A Small Hope

A Small Hope

“It’s important to say what hope is not: it is not the belief that everything was, is, or will be fine.” -Rebecca Solnit

To be completely honest, I’m very concerned about the future. I’m concerned because too many Americans are ignorant of, or don’t completely subscribe to, the risks and dangers of climate change and don’t feel compelled to change.  Too many people don’t realize that we are walking blindly towards the edge of a cliff and that we could plunge into the abyss at any moment. I’m not only talking about rich people but also about people who wouldn’t even be able to afford the worst consequences of climate change, were they to occur.

I think about what I know about climate change then I think about my friends and family and how they look towards the future with no consideration that their actual, physical worlds might be at risk. Tomorrow might not be a better day. Still we chug along, living our lives as we please, oblivious to the fact that we’re doing ourselves more harm than good.

However, that’s why what I do is so important. I don’t have grand dreams of changing the world, but I do want to impact those with whom I have contact. I want to inform my family and friends of what it is that’s happening and how we can prepare ourselves.

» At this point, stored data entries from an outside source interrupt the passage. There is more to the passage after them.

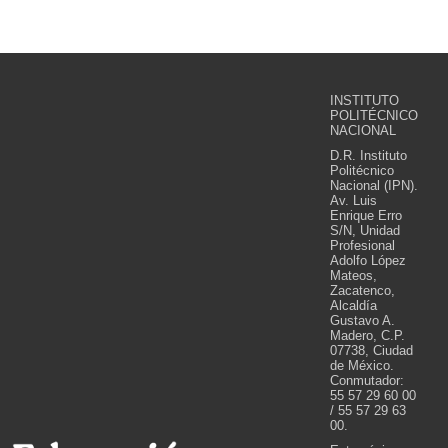
INSTITUTO
POLITÉCNICO
NACIONAL
D.R. Instituto
Politécnico
Nacional (IPN).
Av. Luis
Enrique Erro
S/N, Unidad
Profesional
Adolfo López
Mateos,
Zacatenco,
Alcaldía
Gustavo A.
Madero, C.P.
07738, Ciudad
de México.
Conmutador:
55 57 29 60 00
/ 55 57 29 63
00.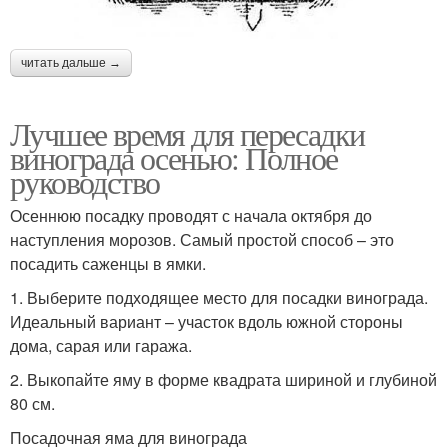
читать дальше →
Лучшее время для пересадки
винограда осенью: Полное
руководство
Осеннюю посадку проводят с начала октября до
наступления морозов. Самый простой способ – это
посадить саженцы в ямки.
1. Выберите подходящее место для посадки винограда.
Идеальный вариант – участок вдоль южной стороны
дома, сарая или гаража.
2. Выкопайте яму в форме квадрата шириной и глубиной
80 см.
Посадочная яма для винограда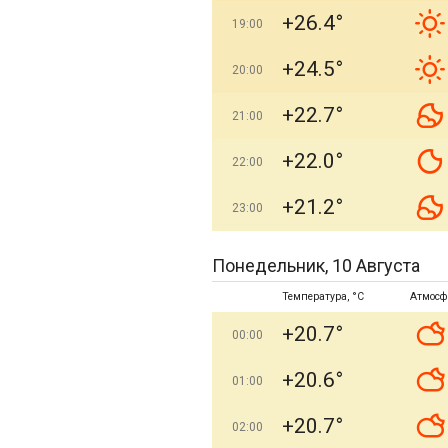
+26.4°
19:00
+24.5°
20:00
+22.7°
21:00
+22.0°
22:00
+21.2°
23:00
Понедельник, 10 Августа
Температура, °C
Атмосф
+20.7°
00:00
+20.6°
01:00
+20.7°
02:00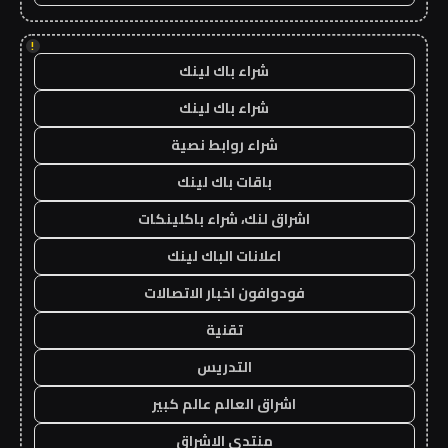
!
شراء باك لينك
شراء باك لينك
شراء روابط نصية
باقات باك لينك
اشراق لنك، شراء باكلينكات
اعلانات الباك لينك
فودوافون اخبار الاتصالات
تقنية
التدريس
اشراق العالم عالم كبير
منتدى الاشراق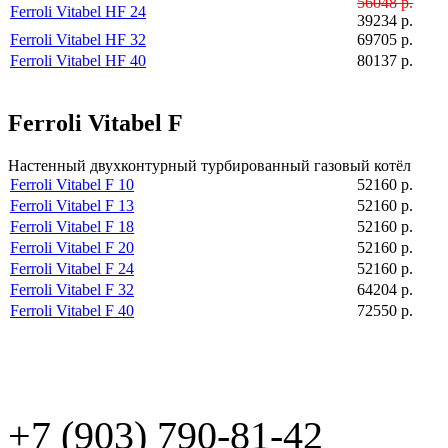
56048 р.
Ferroli Vitabel HF 24
39234 р.
Ferroli Vitabel HF 32
69705 р.
Ferroli Vitabel HF 40
80137 р.
Ferroli Vitabel F
Настенный двухконтурный турбированный газовый котёл
Ferroli Vitabel F 10
52160 р.
Ferroli Vitabel F 13
52160 р.
Ferroli Vitabel F 18
52160 р.
Ferroli Vitabel F 20
52160 р.
Ferroli Vitabel F 24
52160 р.
Ferroli Vitabel F 32
64204 р.
Ferroli Vitabel F 40
72550 р.
+7 (903) 790-81-42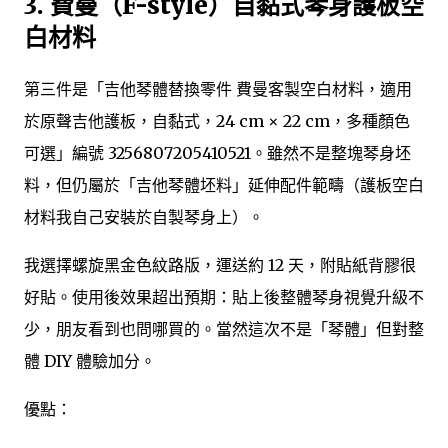
3. 費曼（F-style）自黏式琴身護板空
白材料
第三件是「吉他琴體替換零件 費曼客製空白材料，適用
於原聲吉他護板，自黏式，24 cm × 22 cm，多種顏色
可選」編號 3256807205410521。雖然不是整塊琴身坯
料，但仍屬於「吉他琴體坯料」延伸配件範疇（護板空白
材料我自己安裝於自製琴身上）。
我選擇螺旋黑金色紋路版，運送約 12 天，附貼紙背膠很
好貼。使用後效果超出預期：貼上後整體琴身視覺升級不
少，朋友看到也問哪買的。當然這次不是「琴體」但對整
體 DIY 體驗加分。
優點：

I want to make people realize that we have to make a change– not even because it’s the right thing to do but because it’s very necessary.

I don’t know that I have hope that society at large will make the drastic changes necessary for us to sustain in this era of rapid global changes. I do have hope that I can influence change within my network, and that by a ripple effect the consciousness will spread. I, and others like me, can create and spread hope through the work that we do to ensure that we all can have a better future. Relatively speaking, it might be a small hope, but it’s better than nothing.